Contemplating the migration of the kibbutz members south, along the Israeli coastline, ignited J Goldman’s imagination, and thus was born the idea for an aquatic, personal and political journey along the Israeli coast. It is a journey that provokes questions about the relocation of “the home”, the western sea border and the “costs” of existence in a conflictridden area.
During this journey pseudo scientific activities were conducted as part of Goldman’s ongoing occupation of the scientific methods expressed in his art. a “lab” for fertilizing and growing “mountain embryos” imaginary figures whose unique growing conditions combine lights and sounds created at his artistic lab, was erected on the raft .
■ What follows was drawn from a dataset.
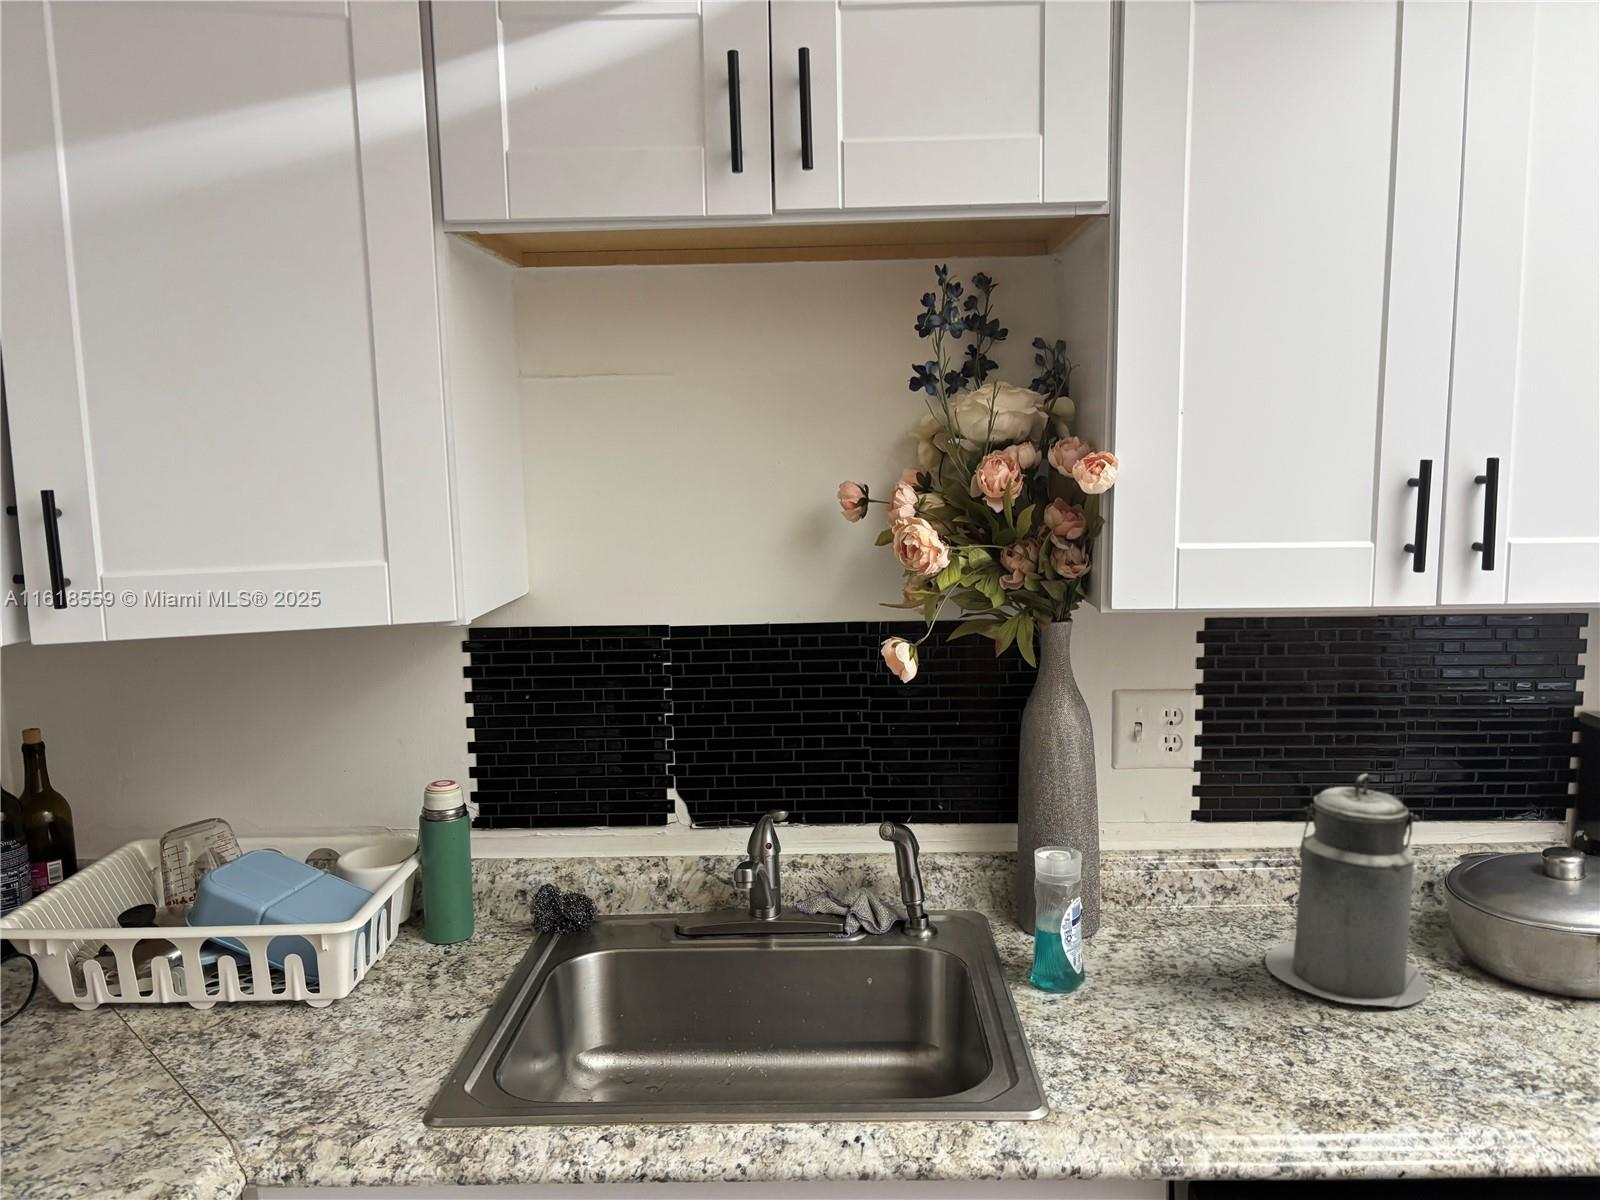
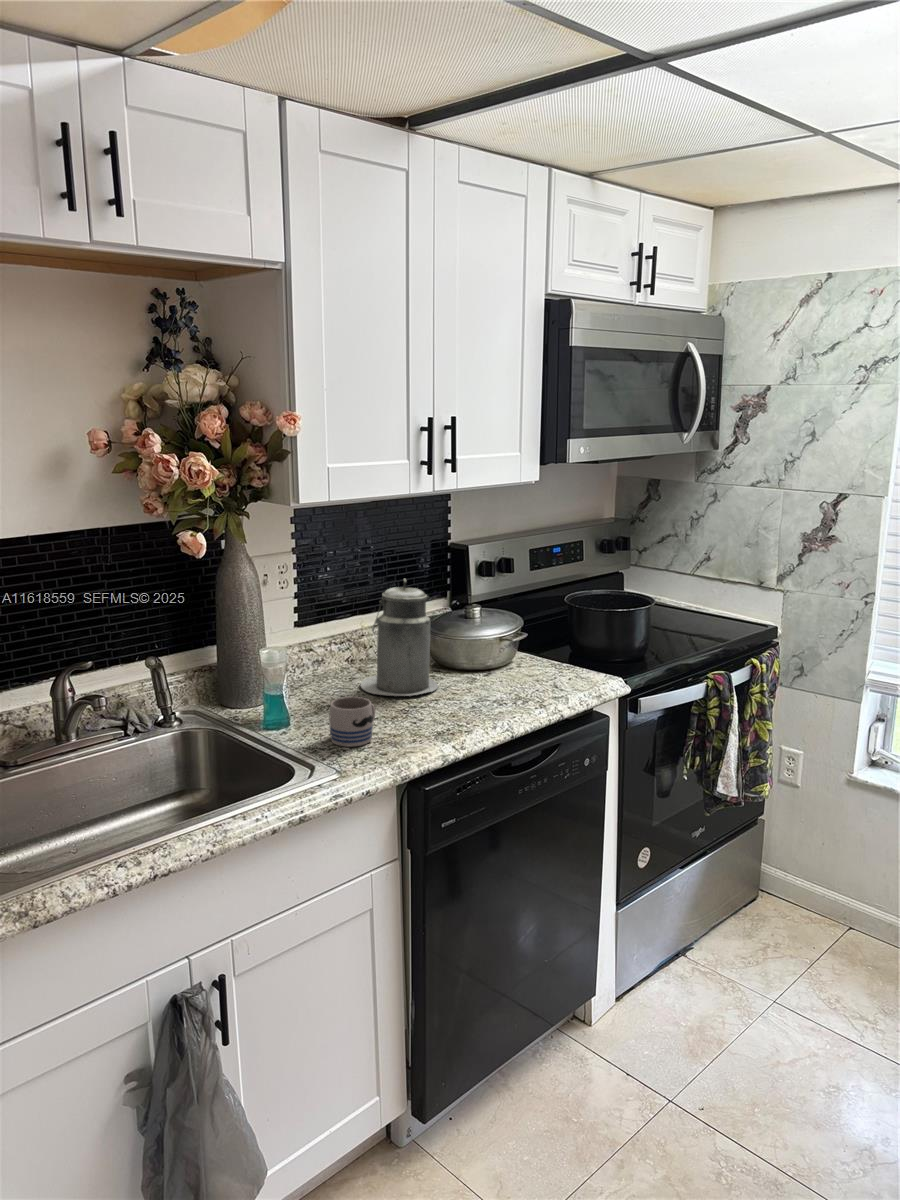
mug: none [1099,972,1203,1073] -> present [329,697,375,746]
The mountain embryos were planted during this voyage, along the Israeli coast in the abyss of the sea, embodying the potential to cultivate landmass, creating an alternative existence or expanding on the existing one.
pictures by Dor Even Chen
Secret art 8
'The West Border' raft on which I sailed along the Israeli coastline was presented as the entrance installation of the Secret art 8 exhibition at the Leumi bank in Tel Aviv, curated by Esti Drori.
The documentation video of the installation process was filmed and edited by Dor Even Chen
This is what I think about the situation
The Lab Installation was established as part of the Broken Relationship exhibition at the Gabirol Gallery in 2015.
It is a laboratory for the creation and growth of Floating Mountains, a conseptual idea of a new land where we could start life again from 0.
L.A.N.D exhibition, at the Wilfrid museum, Kibbutz Hazore'a, Israel, Curators: Anat Turbowicz & Shir Yamaguchi.
The installation includes a laboratory in which tiny floating mountains are grown in glass jars inside green-turquoise liquid. "The sounds illuminate the mountains from within; the lighting responds to the sound of the sea, repetitious sounds of nature. The simple acts, such as dripping or knocking, are, in fact, cyclic acts which illuminate the mountains and 'make them grow' as it were, until one day they may become continents themselves."
The current installation elicits thoughts about evolution—the development of life on earth and its feasibility in the future. It is a twilight zone where the line between art and science fiction blurs.
My interest in evolution may have led me to the idea of a habitat for continents at laboratory conditions. We have a long history, teeming with traumas we have experienced on earth, and here is a scientist who 'grows' little mountain embryos, that will develop, hover, and become new continents. A life will emerge there, and a new evolution will begin. The question is, what kind of evolution will take place on each of them? It is a very naïve thought that stemmed from the works, which incarnated into one another. The images that inspired me were the natural habitats of algae whose turquoise hues merge with the color of the seaweed growing in the water.